Appropriately, Penny begins with the foremost site of resistance: her own body. In recalling her own eating disorder Penny observes that ‘of all the female sins hunger is the least forgivable; hunger for anything, for food, sex, power, education, even love.’ For Penny, as for many younger feminists, women and girls are not the only victims of patriarchal society stating that ‘gender is a strait jacket for the human soul.’ Men also suffer as a result of sexism and should play an important role in changing attitudes to gender.
Similarly, Penny’s discussion of sexual objectification, porn and prostitution, undoubtedly ‘sex positive’, may be considered controversial. Objectification doesn’t have to be misogynistic; sex workers can have agency, she argues. Sharing a fag with porn star Stoya, Penny reflects on the stigmatisation of female sexual pleasure.
The discussion then moves on to the status of women in cyberspace, a place Penny knows well: it was online that she learnt to be a writer and to make her voice heard. All is not rosy for women online despite its promises of liberation. Harking back to Germaine Greer’s famous indictment ‘Women have very little idea of how much men hate them’, the internet, Penny reminds us, has shown women how much men do really hate them. Outspoken women online are constant targets of abuse, a testament to this hatred.
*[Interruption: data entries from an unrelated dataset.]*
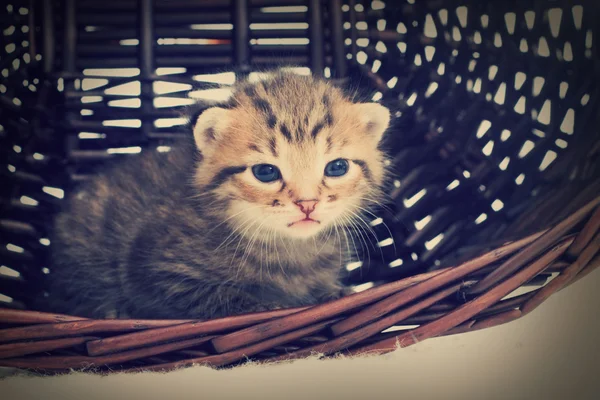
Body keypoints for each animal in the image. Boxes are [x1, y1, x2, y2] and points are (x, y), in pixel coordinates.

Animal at [48, 71, 394, 318]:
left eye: (337, 167)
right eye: (265, 172)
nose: (307, 203)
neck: (287, 250)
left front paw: (335, 292)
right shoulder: (152, 271)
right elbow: (211, 295)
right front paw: (266, 305)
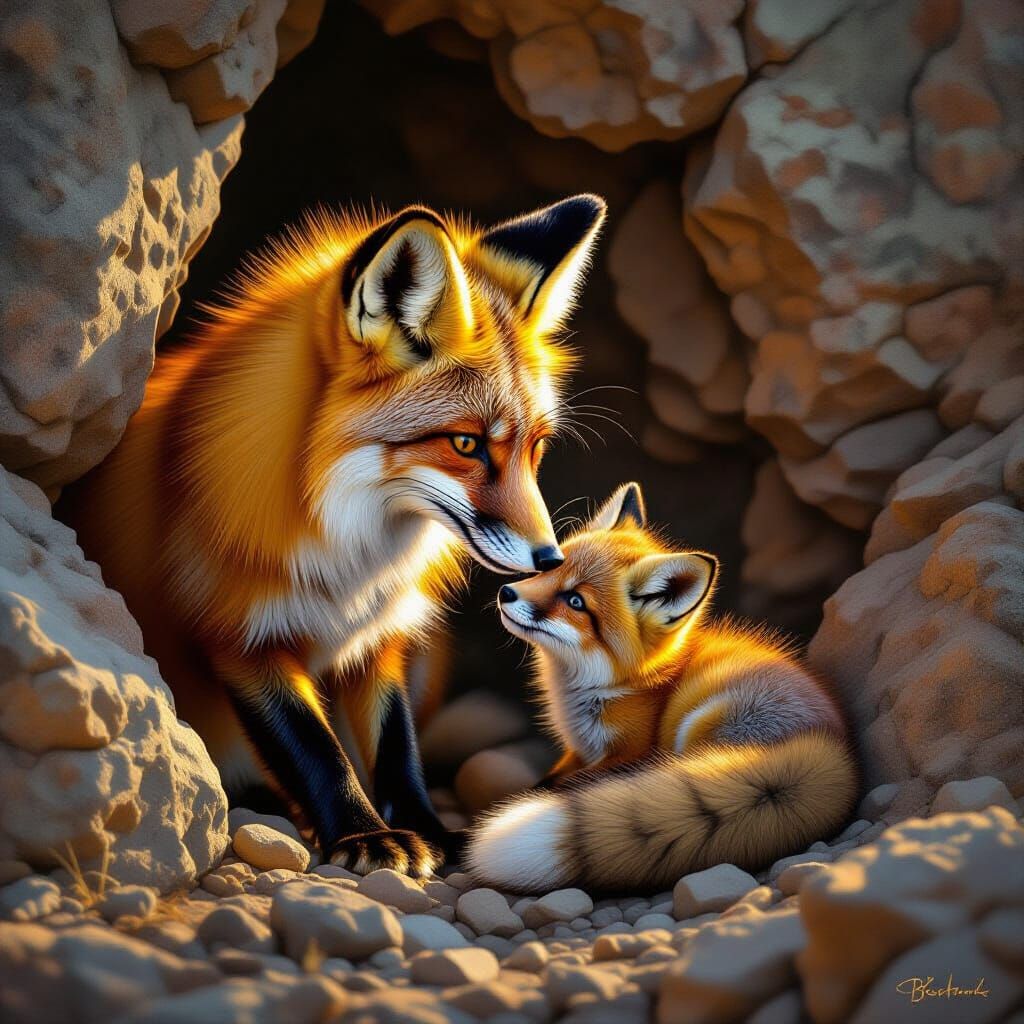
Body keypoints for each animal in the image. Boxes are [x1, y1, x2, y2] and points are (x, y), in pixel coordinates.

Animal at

Ending her polemic with a discussion on love, Penny remarks that women need to stop defining themselves by love or the lack of it. The dating and mating ritual is one of the most repressive with regards to gender, just ask any woman who has been on Tinder. With her short hair and big boots Penny knows she’s not going to get as many kisses: she doesn’t fit the mould, and with her loud opinions, nor does she play by the rules. Capitalism has captured love: it is a commodity, a prize to be won. And we police ourselves, even at the cost of our own personhood, to become lovable.
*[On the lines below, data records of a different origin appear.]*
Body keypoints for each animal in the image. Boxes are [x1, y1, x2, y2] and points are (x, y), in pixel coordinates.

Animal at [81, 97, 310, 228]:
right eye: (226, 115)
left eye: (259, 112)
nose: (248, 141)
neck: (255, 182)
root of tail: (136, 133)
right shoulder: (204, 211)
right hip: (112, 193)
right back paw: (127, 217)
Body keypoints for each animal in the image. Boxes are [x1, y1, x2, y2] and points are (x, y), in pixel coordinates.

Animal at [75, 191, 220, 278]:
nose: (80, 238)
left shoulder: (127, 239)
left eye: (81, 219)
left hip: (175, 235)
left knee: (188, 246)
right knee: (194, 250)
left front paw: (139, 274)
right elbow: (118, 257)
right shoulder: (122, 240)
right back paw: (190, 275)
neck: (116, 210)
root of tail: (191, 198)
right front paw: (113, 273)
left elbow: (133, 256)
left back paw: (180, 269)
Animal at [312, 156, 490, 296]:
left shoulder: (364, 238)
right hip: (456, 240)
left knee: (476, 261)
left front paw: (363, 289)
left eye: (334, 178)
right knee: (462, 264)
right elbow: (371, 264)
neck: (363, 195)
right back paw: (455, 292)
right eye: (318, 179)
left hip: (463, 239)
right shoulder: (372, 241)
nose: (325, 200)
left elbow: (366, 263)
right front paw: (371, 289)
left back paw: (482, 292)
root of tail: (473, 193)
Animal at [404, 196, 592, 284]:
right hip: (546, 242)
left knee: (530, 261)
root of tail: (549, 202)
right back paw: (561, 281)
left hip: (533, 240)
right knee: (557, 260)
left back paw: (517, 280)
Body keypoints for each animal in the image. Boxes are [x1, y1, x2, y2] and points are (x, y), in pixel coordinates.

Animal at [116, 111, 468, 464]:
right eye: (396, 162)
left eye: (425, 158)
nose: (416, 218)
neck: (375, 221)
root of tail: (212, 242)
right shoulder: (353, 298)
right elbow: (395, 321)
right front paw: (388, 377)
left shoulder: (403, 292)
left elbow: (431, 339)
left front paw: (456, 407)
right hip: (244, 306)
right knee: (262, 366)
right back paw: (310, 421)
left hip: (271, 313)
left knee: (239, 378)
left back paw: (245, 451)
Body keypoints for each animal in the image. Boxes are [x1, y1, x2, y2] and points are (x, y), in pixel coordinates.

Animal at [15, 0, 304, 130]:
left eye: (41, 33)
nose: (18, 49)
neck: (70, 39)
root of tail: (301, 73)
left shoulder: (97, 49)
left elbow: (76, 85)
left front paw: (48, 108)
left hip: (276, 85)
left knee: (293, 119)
Unspeakable Things is, without a doubt, an important feminist book for our times. Penny writes about what she knows and how she lives, encapsulating the experience and feelings of many young women and men, who will recognise and empathise with her stories. Her writing is not the most elegant and her arguments don’t always flow, but the points she makes go straight to the nitty-gritty of contemporary gender repression. Penny doesn’t know the answers to the problems constrictive gender roles pose but she does know ‘we’ve got to stop letting stale old men define our dreams’. It’s time to rewrite our own stories and live the lives we truly want.